### EXERCISE
Copy exactly the lines from the beginning of the data down to and including the line holding "right shoulder: (342, 383)", without any pictures.

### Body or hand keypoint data
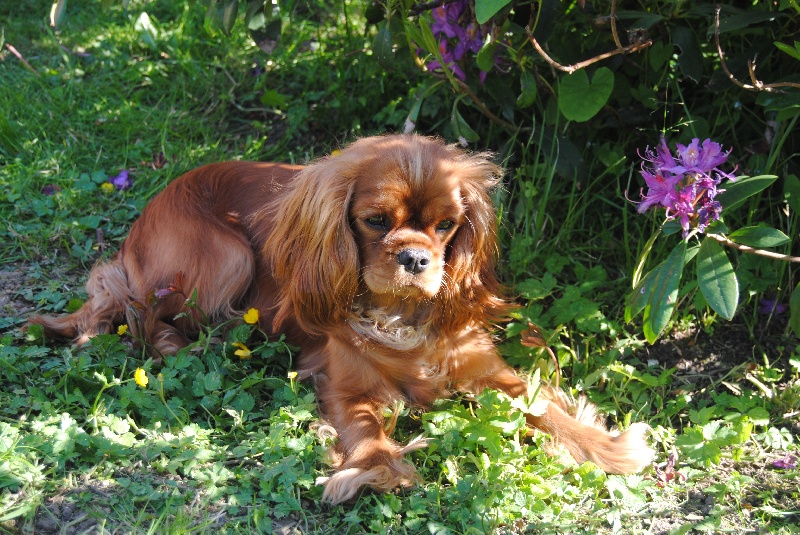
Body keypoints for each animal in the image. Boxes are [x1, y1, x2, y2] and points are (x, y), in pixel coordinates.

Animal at [30, 134, 653, 503]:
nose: (416, 258)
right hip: (222, 257)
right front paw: (377, 469)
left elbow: (545, 407)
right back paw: (180, 347)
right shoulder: (342, 383)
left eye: (447, 226)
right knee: (137, 310)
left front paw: (607, 448)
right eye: (376, 221)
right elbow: (365, 428)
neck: (400, 319)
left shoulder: (489, 372)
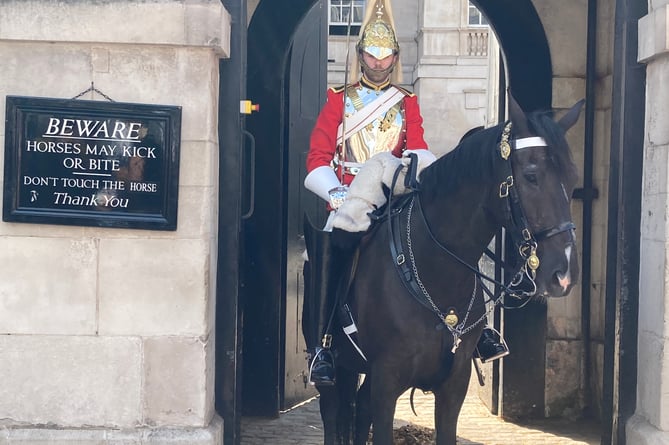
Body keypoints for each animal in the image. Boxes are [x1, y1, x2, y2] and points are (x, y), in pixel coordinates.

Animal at [306, 93, 580, 444]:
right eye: (531, 176)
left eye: (572, 178)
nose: (564, 274)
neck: (436, 272)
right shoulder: (386, 382)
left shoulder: (453, 386)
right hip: (335, 369)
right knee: (332, 412)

### WORKED SOLUTION
Body keypoints for each animal in the image. Boxes are [x1, y1, x2, y2] and points are (x, y), in pixel coordinates.

Animal at [30, 134, 653, 503]:
nose: (416, 258)
right hip: (222, 257)
right front paw: (377, 469)
left elbow: (545, 407)
right back paw: (180, 347)
right shoulder: (342, 383)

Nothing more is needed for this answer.